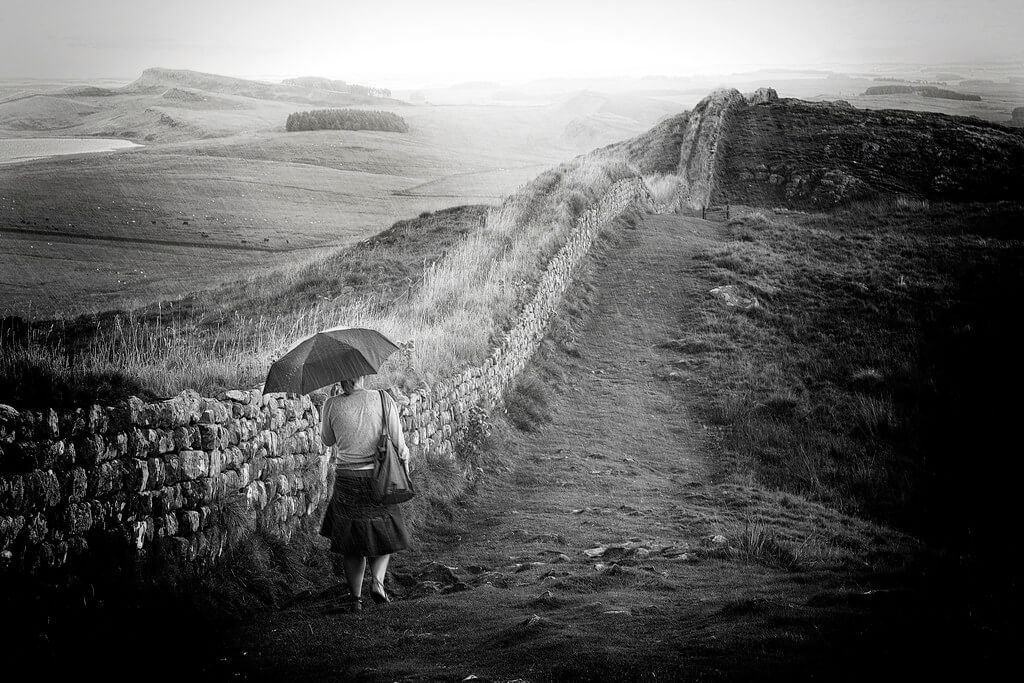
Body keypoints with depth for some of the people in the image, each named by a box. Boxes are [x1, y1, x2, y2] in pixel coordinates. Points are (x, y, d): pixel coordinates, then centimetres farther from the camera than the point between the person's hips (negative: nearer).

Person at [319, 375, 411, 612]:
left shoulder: (333, 405, -10)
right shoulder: (383, 400, -9)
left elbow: (327, 440, 7)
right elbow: (398, 443, -6)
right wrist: (404, 463, 9)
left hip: (347, 481, 0)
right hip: (379, 477, 0)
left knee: (351, 542, 14)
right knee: (384, 534, 19)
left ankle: (355, 597, 14)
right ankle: (377, 580, -2)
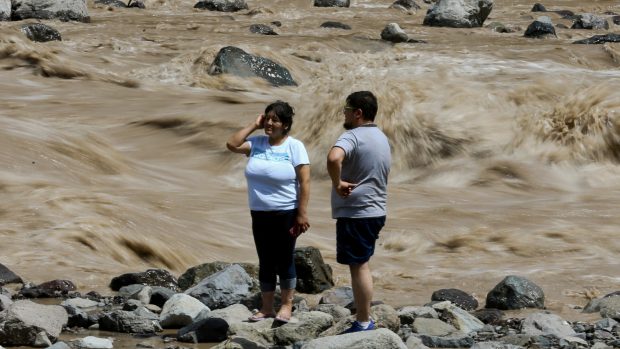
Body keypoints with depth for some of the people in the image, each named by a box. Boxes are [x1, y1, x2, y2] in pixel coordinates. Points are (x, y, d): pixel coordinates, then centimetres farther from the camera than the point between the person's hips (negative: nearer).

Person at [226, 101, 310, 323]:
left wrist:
※
Exercise description: What the answer needs is every line from the one with "right ankle: (377, 580, -2)" through the last line of the data, reproduced word for word and with pictures omitted.

Finished exercise:
right ankle: (377, 580, -2)
Body keypoints with depth for some of the people in the image, each named by a box. Boxes are [x1, y1, x2, y2] in pixel coordinates. Points are (x, y, d): pixel coordinates, then centimetres farther from the camera than the point between the person's hips (negative: nearer).

Person at [226, 101, 310, 323]:
left wrist:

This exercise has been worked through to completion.